Sometimes, the truth about mortgages turns out to be false. And, based on data from mortgage software company Ellie Mae, now is one those times.
Ellie Mae’s products help to approve millions of home loan applications annually, and its anonymized, closed-loan data shows that mortgage lenders are now looking past a long-standing rule in mortgage approval.
The “rule” is known as the 28/36 Rule.
The 28/36 Rule suggests that a home buyer’s mortgage approval is contingent on housing payments staying within 28 percent of the household income; and, total monthly obligations, inclusive of credit cards, car payments, staying within 36 percent of household income.
In mortgage parlance, this ratio of income to payments is known as the debt-to-income ratio, or DTI.
DTI is vital in mortgage lending because it measures disposable income and disposable income can help stave off foreclosure, which is an adverse outcome for everyone involved with the loan.
However, the 28/36 Rule isn’t something iron-clad and written into official mortgage guidelines.

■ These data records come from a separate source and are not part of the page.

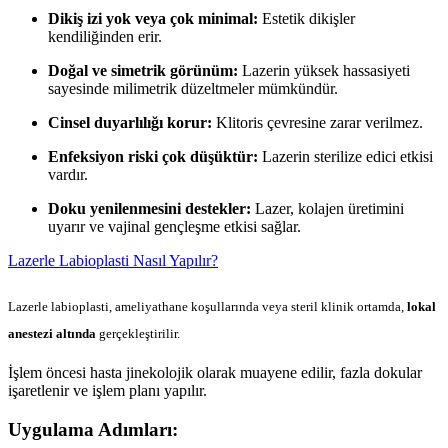
Dikiş izi yok veya çok minimal:
Estetik dikişler
kendiliğinden erir.
Doğal ve simetrik görünüm:
Lazerin yüksek hassasiyeti
sayesinde milimetrik düzeltmeler mümkündür.
Cinsel duyarlılığı korur:
Klitoris çevresine zarar verilmez.
Enfeksiyon riski çok düşüktür:
Lazerin sterilize edici etkisi
vardır.
Doku yenilenmesini destekler:
Lazer, kolajen üretimini
uyarır ve vajinal gençleşme etkisi sağlar.
Lazerle Labioplasti Nasıl Yapılır?
Lazerle labioplasti, ameliyathane koşullarında veya steril klinik ortamda,
lokal
anestezi altında
gerçekleştirilir.
İşlem öncesi hasta jinekolojik olarak muayene edilir, fazla dokular
işaretlenir ve işlem planı yapılır.
Uygulama Adımları: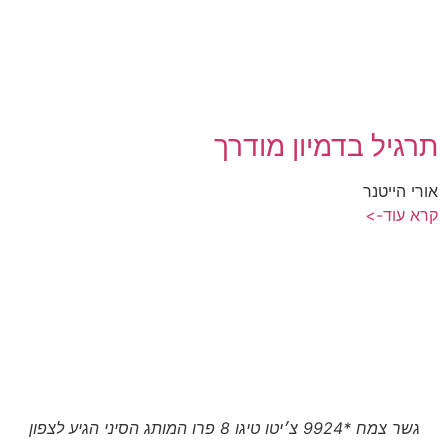
תרגיל בדמיון מודרך
אורי הייטנר
קרא עוד->
גשר צמח *9924 צ׳יטו טיגו 8 פרו המותג הסיני הגיע לצפון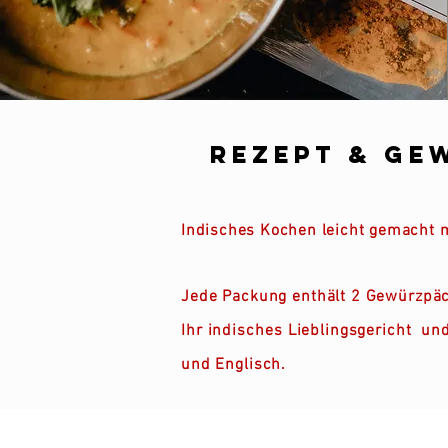
Rezept & Ge
Indisches Kochen leicht gemacht 
Jede Packung enthält 2 Gewürzpäc
Ihr
indisches
Lieblingsgericht und
und Englisch.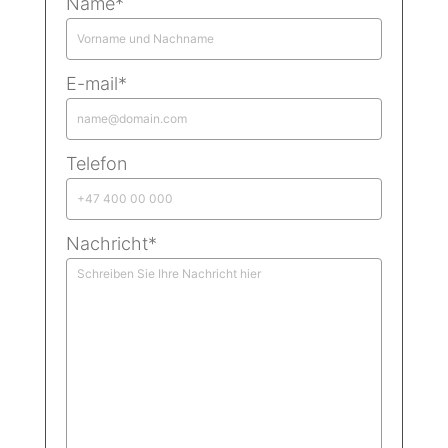
Name*
E-mail*
Telefon
Nachricht*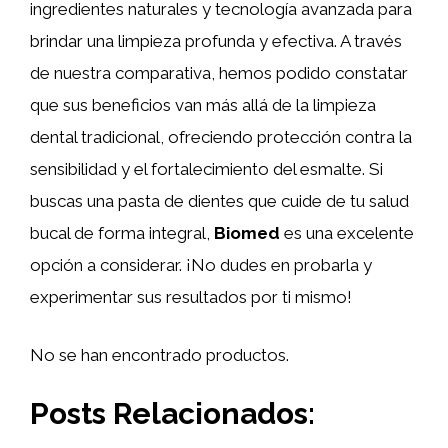
ingredientes naturales y tecnología avanzada para
brindar una limpieza profunda y efectiva. A través
de nuestra comparativa, hemos podido constatar
que sus beneficios van más allá de la limpieza
dental tradicional, ofreciendo protección contra la
sensibilidad y el fortalecimiento del esmalte. Si
buscas una pasta de dientes que cuide de tu salud
bucal de forma integral,
Biomed
es una excelente
opción a considerar. ¡No dudes en probarla y
experimentar sus resultados por ti mismo!
No se han encontrado productos.
Posts Relacionados: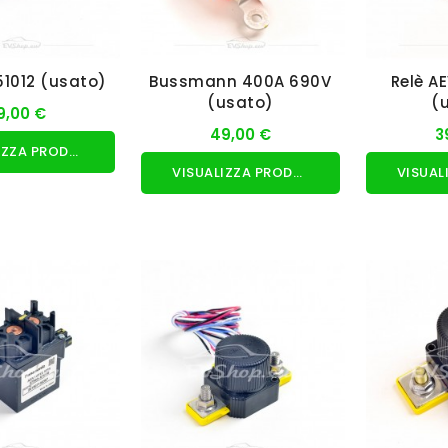
51012 (usato)
Bussmann 400A 690V
Relè A
(usato)
(
9,00 €
49,00 €
3
VISUALIZZA PRODOTTO
VISUALIZZA PRODOTTO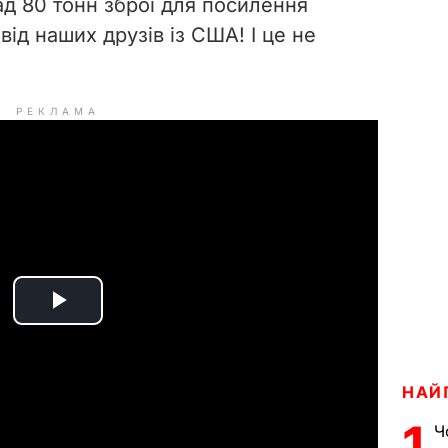
ад 80 тонн зброї для посилення
від наших друзів із США! І це не
РЕКЛАМА
P
l
НАЙ
a
1
Ч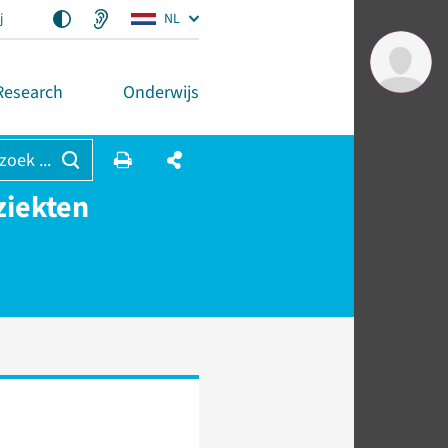
j
NL
Research
Onderwijs
 zoek ...
ziekten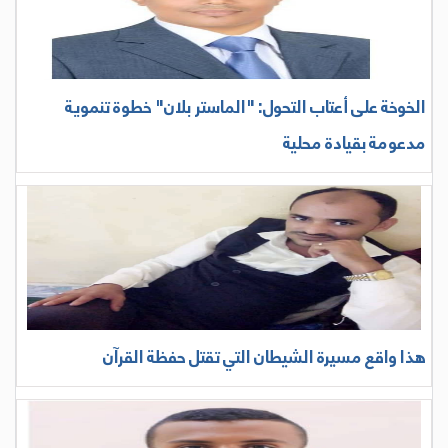
الخوخة على أعتاب التحول: "الماستر بلان" خطوة تنموية
مدعومة بقيادة محلية
هذا واقع مسيرة الشيطان التي تقتل حفظة القرآن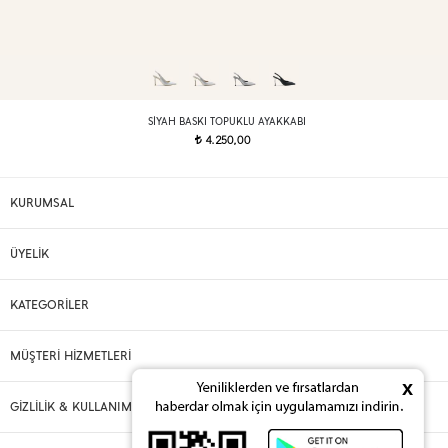
SIYAH BASKI TOPUKLU AYAKKABI
4.250,00
t
KURUMSAL
ÜYELİK
KATEGORİLER
MÜŞTERİ HİZMETLERİ
x
GİZLİLİK & KULLANIM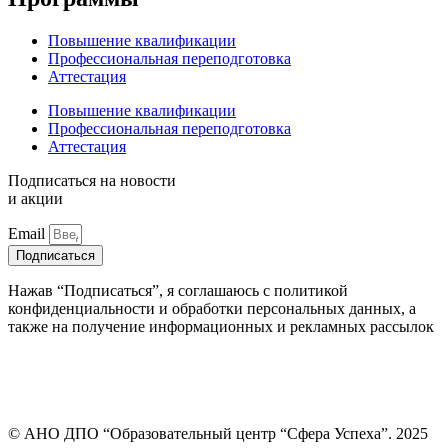
Повышение квалификации
Профессиональная переподготовка
Аттестация
Повышение квалификации
Профессиональная переподготовка
Аттестация
Подписаться на новости
и акции
Email
Подписаться
Нажав “Подписаться”, я соглашаюсь с политикой
конфиденциальности и обработки персональных данных, а
также на получение информационных и рекламных рассылок
© АНО ДПО “Образовательный центр “Сфера Успеха”. 2025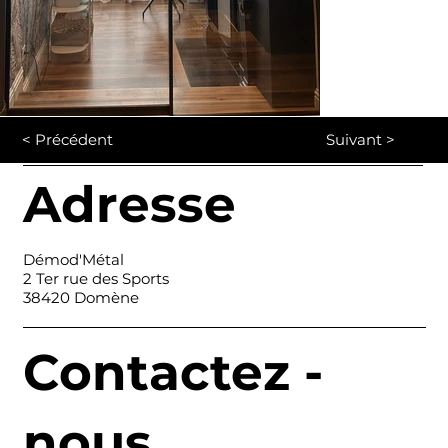
< Précédent
Suivant >
Adresse
Démod'Métal
2 Ter rue des Sports
38420 Domène
Contactez -
nous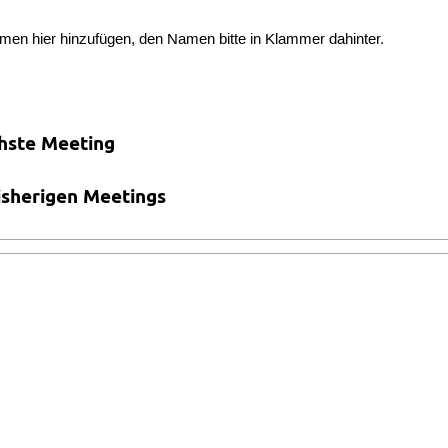
men hier hinzufügen, den Namen bitte in Klammer dahinter.
hste Meeting
isherigen Meetings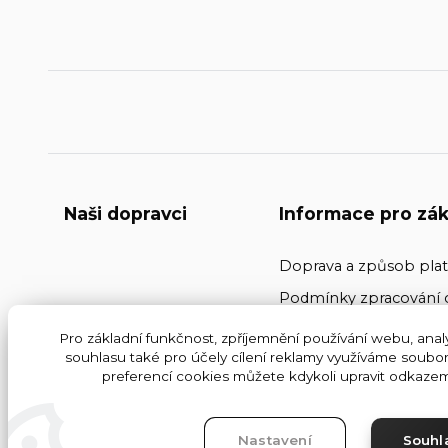
Naši dopravci
Informace pro zák
Doprava a způsob pla
Podmínky zpracování 
Kontakty
Pro základní funkčnost, zpříjemnění používání webu, analy
souhlasu také pro účely cílení reklamy využíváme soubor
Obchodní podmínky
preferencí cookies můžete kdykoli upravit odkazem 
Nastavení
Souhl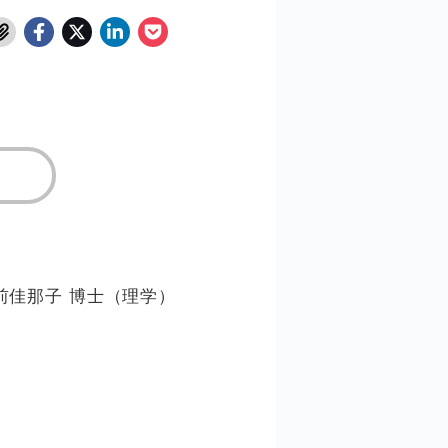
前佳那子 博士（理学）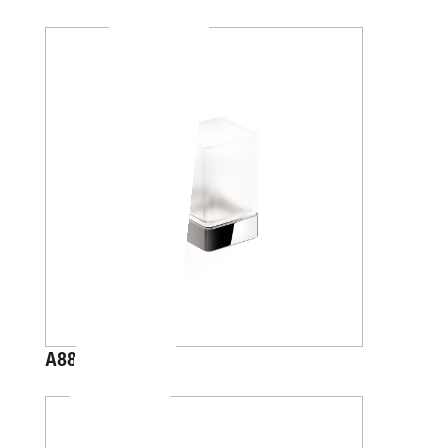
A88100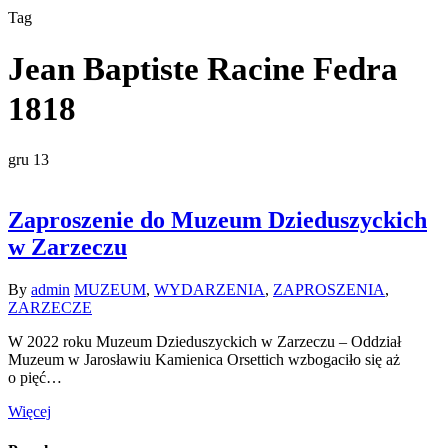
Tag
Jean Baptiste Racine Fedra
1818
gru
13
Zaproszenie do Muzeum Dzieduszyckich
w Zarzeczu
By
admin
MUZEUM
,
WYDARZENIA
,
ZAPROSZENIA
,
ZARZECZE
W 2022 roku Muzeum Dzieduszyckich w Zarzeczu – Oddział
Muzeum w Jarosławiu Kamienica Orsettich wzbogaciło się aż
o pięć…
Więcej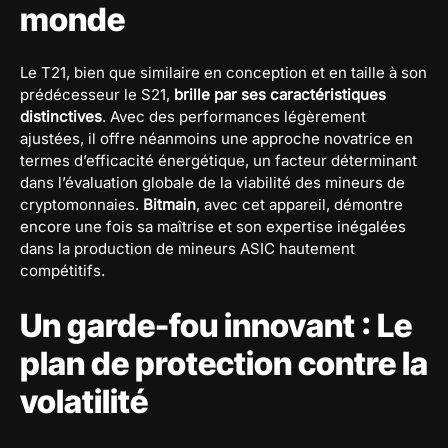
monde
Le T21, bien que similaire en conception et en taille à son
prédécesseur le S21,
brille par ses caractéristiques
distinctives
. Avec des performances légèrement
ajustées, il offre néanmoins une approche novatrice en
termes d’efficacité énergétique, un facteur déterminant
dans l’évaluation globale de la viabilité des mineurs de
cryptomonnaies.
Bitmain
, avec cet appareil, démontre
encore une fois sa maîtrise et son expertise inégalées
dans la production de mineurs ASIC hautement
compétitifs.
Un garde-fou innovant : Le
plan de protection contre la
volatilité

Mortgage lenders consider debt-to-income in their approval decisions, but they also consider other facets of an application.
Ellie Mae data shows how wrong the 28/36 Rule can be.
- FHA loans approved last month at an average DTI of 29/44
- VA loans approved last month at an average DTI of 26/42
Data like this from Ellie Mae is the reason why most online mortgage calculators that purport to show “how much home you can afford” are worthless.
Those online calculators use a built-in 28/36 debt ratio to tell you what you can and cannot afford. There are no concessions made for real-world borrowing and the way mortgage lenders actually make an approval.
The best online mortgage calculators are human. Talk to your loan officer to find out exactly how much house you can buy.